Manchmal war es schwierig, die nötige Finanzierung für die einzelnen Projekte zu finden. Doch auch da gibt es positive Beispiele: Wettingen erhielt eine Spende von einer Privatperson und konnte damit den Kindern und Jugendlichen einen mobilen Pumptrack zur Verfügung stellen.

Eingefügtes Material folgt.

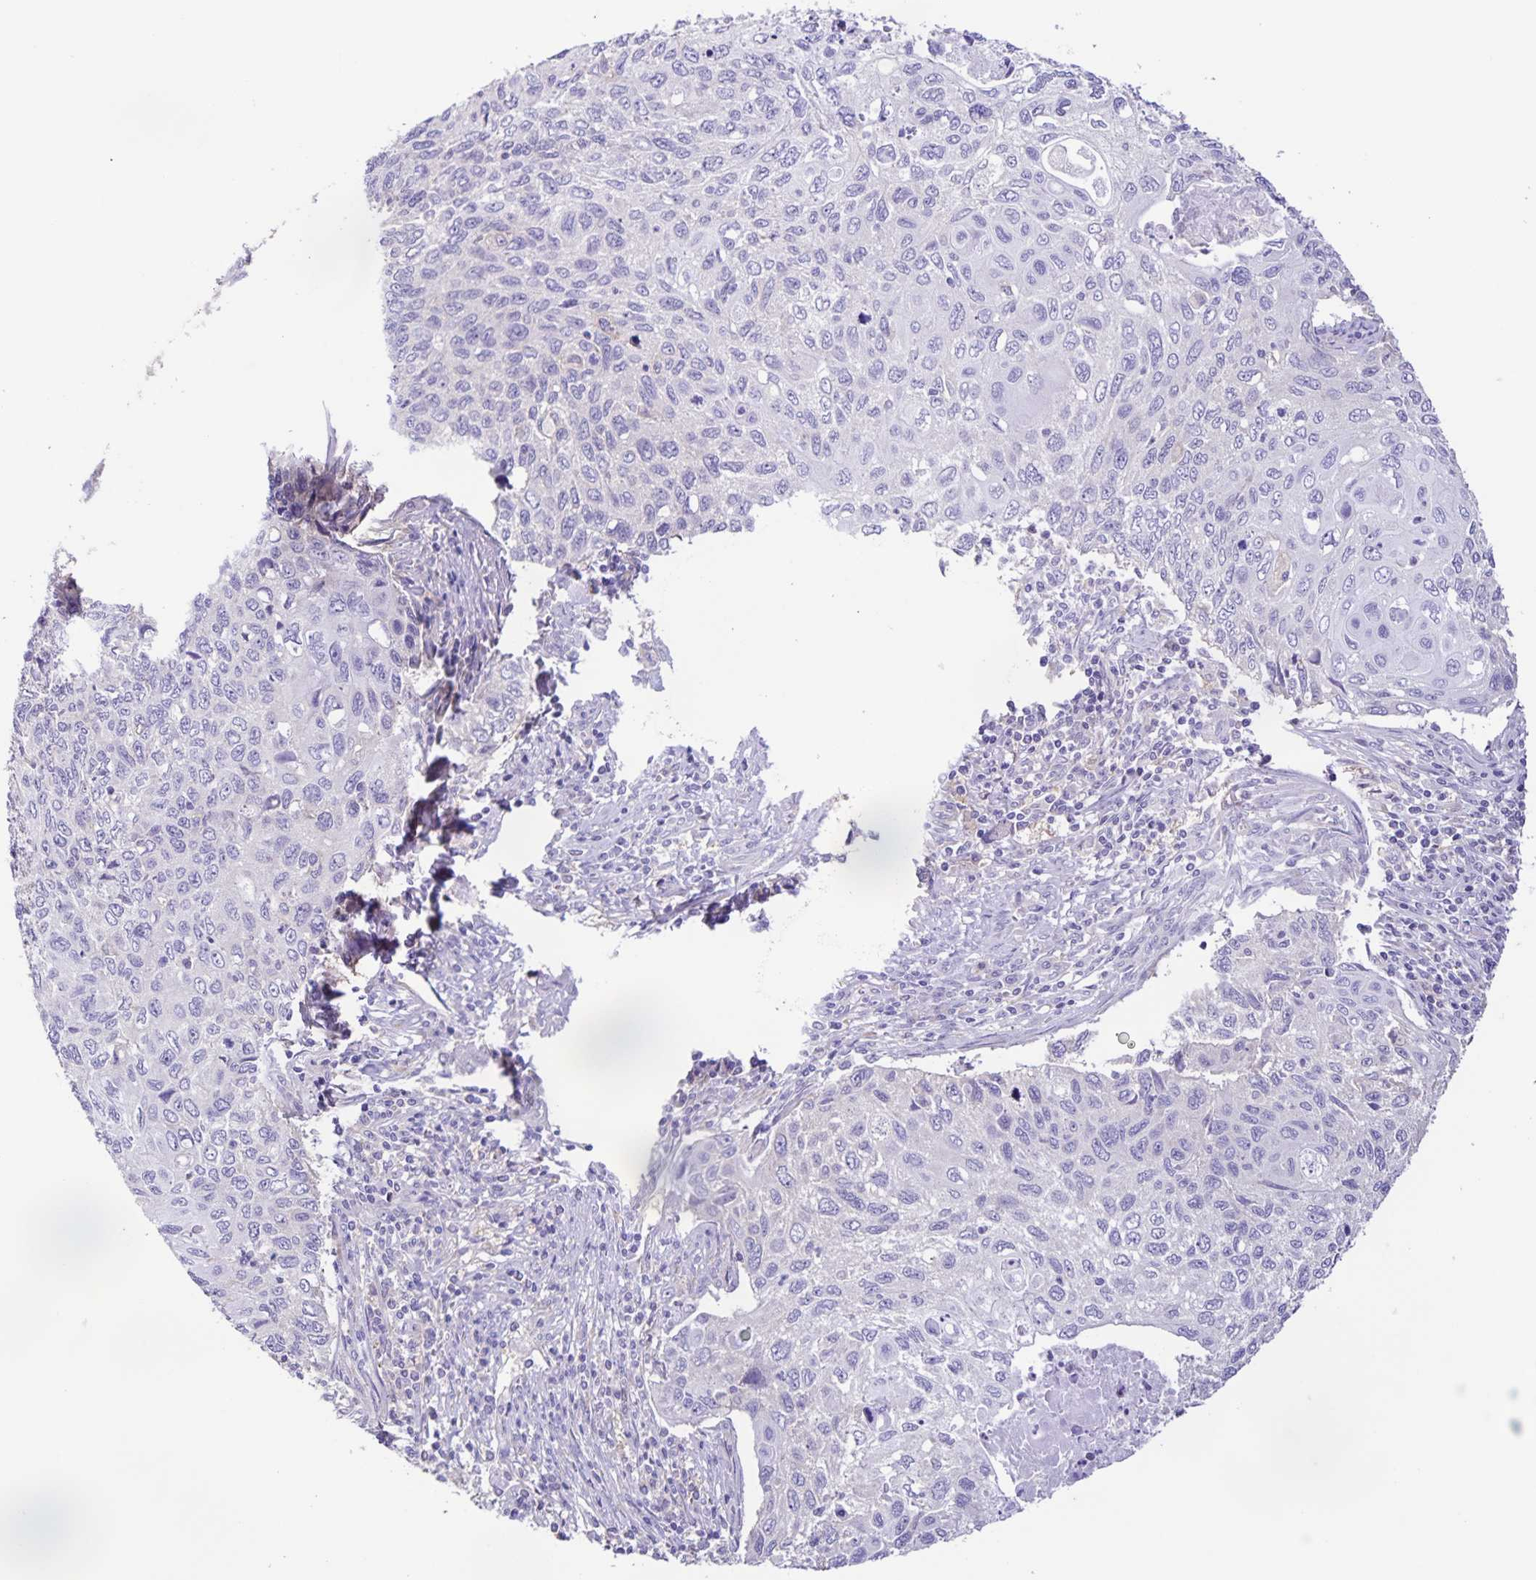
{"staining": {"intensity": "negative", "quantity": "none", "location": "none"}, "tissue": "cervical cancer", "cell_type": "Tumor cells", "image_type": "cancer", "snomed": [{"axis": "morphology", "description": "Squamous cell carcinoma, NOS"}, {"axis": "topography", "description": "Cervix"}], "caption": "Immunohistochemistry (IHC) histopathology image of neoplastic tissue: cervical cancer stained with DAB reveals no significant protein staining in tumor cells.", "gene": "BOLL", "patient": {"sex": "female", "age": 70}}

Dank einem weiteren Sponsor konnte während des Lockdowns mit Jugendlichen ein Lieferdienst für Bibliotheksbücher via Velo aufgezogen werden. Anja Bernet, Leiterin UNICEF für kindgerechte Stadtentwicklung, meinte anlässlich der Zertifikatsübergabe, die Fachkommission hebe hervor, dass die Mehrheit der Massnahmen auf pragmatische, aber konsequente Weise umgesetzt worden sei und dass Wettingen sehr selbstkritisch und reflektorisch darüber berichte. Wettingen ist stolz auf dieses Label und wird weiter an der Kinderfreundlichkeit arbeiten.

Die UN-Kinderrechtskonvention legt die Rechte der Kinder fest. Gemäss dieser Konvention haben Kinder – definiert als bis 18-Jährige – ein Recht darauf, angemessen versorgt, gefördert und geschützt zu werden und sich am gesellschaftlichen Leben zu beteiligen.

Philippe Rey, Dipl.-Übersetzer/Dolmetscher, Unternehmer, parteilos, ist seit acht Jahren Gemeinderat der Gemeinde Wettingen und zuständig für das Ressort Kultur, Sport, Gesellschaft.